*Brief:*
Copy out, from the data, each line containing the string "layout".

-- Records supplied follows --

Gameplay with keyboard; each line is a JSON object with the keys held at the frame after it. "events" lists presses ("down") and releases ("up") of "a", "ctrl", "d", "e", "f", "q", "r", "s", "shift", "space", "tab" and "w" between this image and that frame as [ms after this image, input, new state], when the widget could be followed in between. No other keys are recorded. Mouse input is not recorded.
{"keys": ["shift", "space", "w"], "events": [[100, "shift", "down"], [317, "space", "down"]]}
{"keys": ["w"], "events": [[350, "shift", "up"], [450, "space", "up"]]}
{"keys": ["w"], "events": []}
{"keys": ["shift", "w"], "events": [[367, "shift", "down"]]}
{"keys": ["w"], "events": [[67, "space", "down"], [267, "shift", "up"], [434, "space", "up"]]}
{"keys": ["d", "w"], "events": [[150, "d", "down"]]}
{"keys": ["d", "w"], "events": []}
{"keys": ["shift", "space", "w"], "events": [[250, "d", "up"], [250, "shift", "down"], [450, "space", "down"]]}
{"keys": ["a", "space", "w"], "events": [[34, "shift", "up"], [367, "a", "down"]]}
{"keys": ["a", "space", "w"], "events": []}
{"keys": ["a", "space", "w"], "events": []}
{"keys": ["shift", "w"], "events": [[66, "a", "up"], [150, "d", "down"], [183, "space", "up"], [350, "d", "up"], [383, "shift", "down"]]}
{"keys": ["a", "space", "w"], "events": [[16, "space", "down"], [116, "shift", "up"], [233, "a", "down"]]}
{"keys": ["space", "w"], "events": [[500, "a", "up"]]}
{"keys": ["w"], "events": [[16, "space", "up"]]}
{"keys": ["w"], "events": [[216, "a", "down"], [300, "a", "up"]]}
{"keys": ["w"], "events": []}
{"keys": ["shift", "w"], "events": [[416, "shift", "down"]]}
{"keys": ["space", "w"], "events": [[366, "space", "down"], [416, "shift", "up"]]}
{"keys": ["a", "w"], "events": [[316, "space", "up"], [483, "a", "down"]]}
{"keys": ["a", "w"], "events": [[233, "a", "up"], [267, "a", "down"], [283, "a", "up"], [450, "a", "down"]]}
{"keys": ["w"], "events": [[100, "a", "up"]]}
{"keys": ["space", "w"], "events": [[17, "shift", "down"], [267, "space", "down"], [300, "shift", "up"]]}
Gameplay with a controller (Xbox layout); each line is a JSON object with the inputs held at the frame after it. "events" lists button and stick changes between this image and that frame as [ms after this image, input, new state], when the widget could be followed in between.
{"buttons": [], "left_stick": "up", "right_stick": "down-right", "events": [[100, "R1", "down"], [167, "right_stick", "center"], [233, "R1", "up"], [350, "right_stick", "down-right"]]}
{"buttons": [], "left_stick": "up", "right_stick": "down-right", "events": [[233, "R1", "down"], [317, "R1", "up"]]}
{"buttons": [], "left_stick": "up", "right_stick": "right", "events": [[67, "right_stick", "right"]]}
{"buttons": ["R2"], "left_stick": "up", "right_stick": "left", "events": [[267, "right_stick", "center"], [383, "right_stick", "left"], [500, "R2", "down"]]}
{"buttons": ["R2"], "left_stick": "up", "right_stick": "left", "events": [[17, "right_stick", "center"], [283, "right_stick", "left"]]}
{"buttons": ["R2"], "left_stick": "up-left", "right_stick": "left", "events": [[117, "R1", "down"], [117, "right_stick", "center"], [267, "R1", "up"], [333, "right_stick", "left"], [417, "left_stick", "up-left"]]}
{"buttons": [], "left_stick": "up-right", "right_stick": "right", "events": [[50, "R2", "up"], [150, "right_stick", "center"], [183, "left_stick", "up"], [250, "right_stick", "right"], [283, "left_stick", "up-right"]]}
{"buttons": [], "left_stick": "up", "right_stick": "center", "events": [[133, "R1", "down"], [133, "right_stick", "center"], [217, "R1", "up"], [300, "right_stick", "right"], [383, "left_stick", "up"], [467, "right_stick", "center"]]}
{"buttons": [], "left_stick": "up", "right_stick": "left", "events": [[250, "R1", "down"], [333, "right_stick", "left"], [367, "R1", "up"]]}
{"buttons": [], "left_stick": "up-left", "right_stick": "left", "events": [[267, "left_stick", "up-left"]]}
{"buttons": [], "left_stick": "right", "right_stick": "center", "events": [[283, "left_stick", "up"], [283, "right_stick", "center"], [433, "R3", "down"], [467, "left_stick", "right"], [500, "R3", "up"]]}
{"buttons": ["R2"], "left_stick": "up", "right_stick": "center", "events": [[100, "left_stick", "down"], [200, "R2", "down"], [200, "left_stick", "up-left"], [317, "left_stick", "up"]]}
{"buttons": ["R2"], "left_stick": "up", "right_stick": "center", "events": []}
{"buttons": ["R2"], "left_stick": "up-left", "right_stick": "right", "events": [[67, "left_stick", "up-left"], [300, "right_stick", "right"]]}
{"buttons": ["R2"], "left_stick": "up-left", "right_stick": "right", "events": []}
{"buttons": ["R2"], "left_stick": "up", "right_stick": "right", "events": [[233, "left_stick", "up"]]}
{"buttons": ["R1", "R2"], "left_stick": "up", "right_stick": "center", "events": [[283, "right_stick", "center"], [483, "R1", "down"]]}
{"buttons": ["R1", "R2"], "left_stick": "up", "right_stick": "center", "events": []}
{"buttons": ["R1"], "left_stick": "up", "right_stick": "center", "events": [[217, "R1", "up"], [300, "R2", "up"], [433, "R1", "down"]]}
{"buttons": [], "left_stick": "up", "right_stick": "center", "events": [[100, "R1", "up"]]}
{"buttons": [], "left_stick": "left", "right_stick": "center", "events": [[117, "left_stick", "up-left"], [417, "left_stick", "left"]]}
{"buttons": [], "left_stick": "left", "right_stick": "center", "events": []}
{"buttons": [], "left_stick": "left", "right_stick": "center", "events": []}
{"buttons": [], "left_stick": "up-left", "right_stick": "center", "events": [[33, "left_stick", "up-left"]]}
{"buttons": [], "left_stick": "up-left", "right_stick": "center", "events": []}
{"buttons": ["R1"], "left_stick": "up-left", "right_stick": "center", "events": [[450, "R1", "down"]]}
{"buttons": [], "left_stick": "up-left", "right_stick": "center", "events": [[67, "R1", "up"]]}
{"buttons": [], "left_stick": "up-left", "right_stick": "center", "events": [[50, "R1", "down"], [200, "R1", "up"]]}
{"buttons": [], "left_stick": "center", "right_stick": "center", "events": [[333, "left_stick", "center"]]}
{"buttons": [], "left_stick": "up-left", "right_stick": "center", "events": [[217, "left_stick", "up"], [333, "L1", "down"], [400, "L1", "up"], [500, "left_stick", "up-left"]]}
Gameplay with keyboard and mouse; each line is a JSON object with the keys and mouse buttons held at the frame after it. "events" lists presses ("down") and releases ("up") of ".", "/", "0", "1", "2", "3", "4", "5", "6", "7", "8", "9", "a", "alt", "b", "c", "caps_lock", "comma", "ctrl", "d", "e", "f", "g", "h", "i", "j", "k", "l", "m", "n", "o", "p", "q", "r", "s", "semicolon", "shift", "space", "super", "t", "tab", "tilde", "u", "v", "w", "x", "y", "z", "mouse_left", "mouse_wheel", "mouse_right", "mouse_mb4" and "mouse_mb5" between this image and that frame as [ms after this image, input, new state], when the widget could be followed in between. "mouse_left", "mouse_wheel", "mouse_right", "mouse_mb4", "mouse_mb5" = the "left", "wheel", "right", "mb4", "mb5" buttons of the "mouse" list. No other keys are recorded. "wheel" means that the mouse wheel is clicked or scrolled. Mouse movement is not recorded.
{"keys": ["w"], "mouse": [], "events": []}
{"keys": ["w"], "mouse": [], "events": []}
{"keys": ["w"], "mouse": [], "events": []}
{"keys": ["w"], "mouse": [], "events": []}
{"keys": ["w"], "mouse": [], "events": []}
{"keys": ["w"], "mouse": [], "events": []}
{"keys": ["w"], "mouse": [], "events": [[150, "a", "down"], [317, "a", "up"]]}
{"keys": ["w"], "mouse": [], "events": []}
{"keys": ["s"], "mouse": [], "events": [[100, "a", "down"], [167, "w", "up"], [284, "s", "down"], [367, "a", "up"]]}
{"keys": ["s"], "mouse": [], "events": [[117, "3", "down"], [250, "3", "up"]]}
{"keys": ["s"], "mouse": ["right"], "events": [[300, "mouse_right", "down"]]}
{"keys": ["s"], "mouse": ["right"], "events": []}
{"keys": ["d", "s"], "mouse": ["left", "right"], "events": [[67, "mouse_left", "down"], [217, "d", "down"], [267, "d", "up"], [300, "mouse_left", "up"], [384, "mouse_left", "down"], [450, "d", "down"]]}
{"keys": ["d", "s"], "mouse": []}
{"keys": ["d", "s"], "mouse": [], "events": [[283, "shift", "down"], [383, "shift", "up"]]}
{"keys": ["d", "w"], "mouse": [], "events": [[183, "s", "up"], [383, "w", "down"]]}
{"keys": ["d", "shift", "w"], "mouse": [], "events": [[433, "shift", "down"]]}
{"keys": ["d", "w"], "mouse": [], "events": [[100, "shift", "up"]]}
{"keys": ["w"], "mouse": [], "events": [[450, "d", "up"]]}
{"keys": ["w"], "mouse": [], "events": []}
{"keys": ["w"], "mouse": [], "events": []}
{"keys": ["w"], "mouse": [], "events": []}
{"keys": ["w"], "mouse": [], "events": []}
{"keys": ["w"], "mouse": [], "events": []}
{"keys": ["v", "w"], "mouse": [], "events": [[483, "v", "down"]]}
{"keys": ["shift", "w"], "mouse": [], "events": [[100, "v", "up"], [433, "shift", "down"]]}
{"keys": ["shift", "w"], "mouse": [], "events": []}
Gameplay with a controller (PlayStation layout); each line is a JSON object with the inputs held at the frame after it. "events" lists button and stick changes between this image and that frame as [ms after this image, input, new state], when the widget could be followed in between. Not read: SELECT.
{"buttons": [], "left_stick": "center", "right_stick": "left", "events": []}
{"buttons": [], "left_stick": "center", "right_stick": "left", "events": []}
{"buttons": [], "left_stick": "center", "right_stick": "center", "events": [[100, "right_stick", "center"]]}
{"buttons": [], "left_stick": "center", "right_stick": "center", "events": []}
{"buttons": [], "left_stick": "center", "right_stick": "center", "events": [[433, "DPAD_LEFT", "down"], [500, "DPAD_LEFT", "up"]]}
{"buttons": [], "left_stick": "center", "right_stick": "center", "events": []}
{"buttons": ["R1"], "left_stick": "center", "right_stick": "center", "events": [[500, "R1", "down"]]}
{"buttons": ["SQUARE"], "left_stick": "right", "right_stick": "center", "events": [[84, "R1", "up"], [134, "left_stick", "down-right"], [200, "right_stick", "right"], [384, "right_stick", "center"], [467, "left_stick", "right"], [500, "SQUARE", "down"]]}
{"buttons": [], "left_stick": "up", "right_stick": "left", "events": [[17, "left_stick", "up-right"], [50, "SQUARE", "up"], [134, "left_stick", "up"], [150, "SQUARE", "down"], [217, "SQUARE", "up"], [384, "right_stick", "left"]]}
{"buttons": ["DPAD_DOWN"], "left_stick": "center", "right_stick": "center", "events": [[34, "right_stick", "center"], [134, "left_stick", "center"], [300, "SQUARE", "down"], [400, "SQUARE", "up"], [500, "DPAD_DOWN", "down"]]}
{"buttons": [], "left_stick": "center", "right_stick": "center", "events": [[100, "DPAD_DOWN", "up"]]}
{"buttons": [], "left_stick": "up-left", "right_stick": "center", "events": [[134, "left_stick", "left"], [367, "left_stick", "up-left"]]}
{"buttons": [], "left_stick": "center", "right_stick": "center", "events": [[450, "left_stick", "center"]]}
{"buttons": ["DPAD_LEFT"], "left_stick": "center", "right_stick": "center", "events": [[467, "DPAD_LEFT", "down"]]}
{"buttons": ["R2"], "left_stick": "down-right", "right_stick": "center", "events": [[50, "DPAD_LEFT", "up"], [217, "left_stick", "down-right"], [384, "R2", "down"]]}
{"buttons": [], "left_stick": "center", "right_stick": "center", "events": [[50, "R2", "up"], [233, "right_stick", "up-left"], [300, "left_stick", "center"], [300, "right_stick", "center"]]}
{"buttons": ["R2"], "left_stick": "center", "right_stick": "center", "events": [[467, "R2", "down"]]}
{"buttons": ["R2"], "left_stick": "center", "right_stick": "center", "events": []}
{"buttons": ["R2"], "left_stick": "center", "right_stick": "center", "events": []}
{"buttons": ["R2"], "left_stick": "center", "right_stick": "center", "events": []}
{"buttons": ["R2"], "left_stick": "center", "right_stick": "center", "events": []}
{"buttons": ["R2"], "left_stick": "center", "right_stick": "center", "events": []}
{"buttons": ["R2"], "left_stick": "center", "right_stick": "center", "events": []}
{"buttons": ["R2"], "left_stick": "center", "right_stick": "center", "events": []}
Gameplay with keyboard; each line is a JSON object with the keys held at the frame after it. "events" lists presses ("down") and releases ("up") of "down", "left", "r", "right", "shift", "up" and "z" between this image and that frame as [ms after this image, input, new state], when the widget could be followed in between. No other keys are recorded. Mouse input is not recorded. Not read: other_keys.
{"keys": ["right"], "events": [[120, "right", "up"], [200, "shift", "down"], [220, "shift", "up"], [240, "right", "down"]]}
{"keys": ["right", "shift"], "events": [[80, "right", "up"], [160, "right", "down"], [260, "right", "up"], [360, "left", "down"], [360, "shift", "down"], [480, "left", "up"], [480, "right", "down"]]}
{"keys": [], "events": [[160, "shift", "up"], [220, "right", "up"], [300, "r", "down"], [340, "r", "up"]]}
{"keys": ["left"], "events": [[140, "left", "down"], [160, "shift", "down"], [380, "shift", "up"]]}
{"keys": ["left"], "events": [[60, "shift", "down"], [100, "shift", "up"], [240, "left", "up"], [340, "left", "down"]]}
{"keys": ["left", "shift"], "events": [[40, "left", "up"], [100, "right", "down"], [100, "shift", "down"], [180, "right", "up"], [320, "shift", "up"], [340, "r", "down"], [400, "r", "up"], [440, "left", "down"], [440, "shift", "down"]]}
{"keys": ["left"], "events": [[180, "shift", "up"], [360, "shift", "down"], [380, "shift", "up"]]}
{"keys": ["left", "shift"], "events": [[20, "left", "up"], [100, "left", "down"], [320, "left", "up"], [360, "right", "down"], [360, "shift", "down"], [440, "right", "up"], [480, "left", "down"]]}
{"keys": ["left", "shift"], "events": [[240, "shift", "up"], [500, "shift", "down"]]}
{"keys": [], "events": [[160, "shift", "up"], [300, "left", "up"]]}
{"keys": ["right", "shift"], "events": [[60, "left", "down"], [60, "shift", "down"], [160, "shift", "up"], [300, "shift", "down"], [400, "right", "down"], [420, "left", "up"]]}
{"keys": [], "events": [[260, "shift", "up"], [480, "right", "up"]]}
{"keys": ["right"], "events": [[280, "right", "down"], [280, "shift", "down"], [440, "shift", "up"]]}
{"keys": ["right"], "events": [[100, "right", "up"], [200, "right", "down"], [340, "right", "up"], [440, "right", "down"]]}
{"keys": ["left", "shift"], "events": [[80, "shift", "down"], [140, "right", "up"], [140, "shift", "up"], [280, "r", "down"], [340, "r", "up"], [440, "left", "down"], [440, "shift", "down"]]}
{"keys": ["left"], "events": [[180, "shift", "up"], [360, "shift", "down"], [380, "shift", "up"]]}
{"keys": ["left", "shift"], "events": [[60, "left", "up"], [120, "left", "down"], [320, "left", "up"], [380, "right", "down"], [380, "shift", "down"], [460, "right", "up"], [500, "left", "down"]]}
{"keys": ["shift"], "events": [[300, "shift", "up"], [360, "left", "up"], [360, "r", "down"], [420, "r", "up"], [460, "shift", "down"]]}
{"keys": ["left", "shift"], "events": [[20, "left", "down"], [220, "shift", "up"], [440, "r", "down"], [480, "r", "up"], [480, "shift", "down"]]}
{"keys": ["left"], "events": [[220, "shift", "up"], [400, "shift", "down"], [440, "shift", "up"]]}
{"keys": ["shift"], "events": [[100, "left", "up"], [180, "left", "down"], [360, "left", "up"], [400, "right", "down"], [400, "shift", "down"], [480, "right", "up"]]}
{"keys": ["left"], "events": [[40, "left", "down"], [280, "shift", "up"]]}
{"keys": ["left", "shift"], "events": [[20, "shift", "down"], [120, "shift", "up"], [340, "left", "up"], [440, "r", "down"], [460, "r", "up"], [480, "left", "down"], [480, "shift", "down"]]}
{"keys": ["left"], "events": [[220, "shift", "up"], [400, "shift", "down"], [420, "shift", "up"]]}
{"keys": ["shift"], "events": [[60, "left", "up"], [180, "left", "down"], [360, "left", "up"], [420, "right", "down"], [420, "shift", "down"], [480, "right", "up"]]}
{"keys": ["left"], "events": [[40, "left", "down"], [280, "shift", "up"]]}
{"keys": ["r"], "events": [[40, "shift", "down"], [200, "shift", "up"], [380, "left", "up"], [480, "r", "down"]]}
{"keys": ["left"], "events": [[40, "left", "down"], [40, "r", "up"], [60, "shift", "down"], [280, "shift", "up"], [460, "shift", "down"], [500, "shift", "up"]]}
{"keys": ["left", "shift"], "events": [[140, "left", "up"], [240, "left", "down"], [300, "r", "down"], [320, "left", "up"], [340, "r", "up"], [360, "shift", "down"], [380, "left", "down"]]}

-- Records supplied concluded --

*Result of this exercise:*
Gameplay with a controller (Xbox layout); each line is a JSON object with the inputs held at the frame after it. "events" lists button and stick changes between this image and that frame as [ms after this image, input, new state], when the widget could be followed in between.
Gameplay with a controller (PlayStation layout); each line is a JSON object with the inputs held at the frame after it. "events" lists button and stick changes between this image and that frame as [ms after this image, input, new state], when the widget could be followed in between. Not read: SELECT.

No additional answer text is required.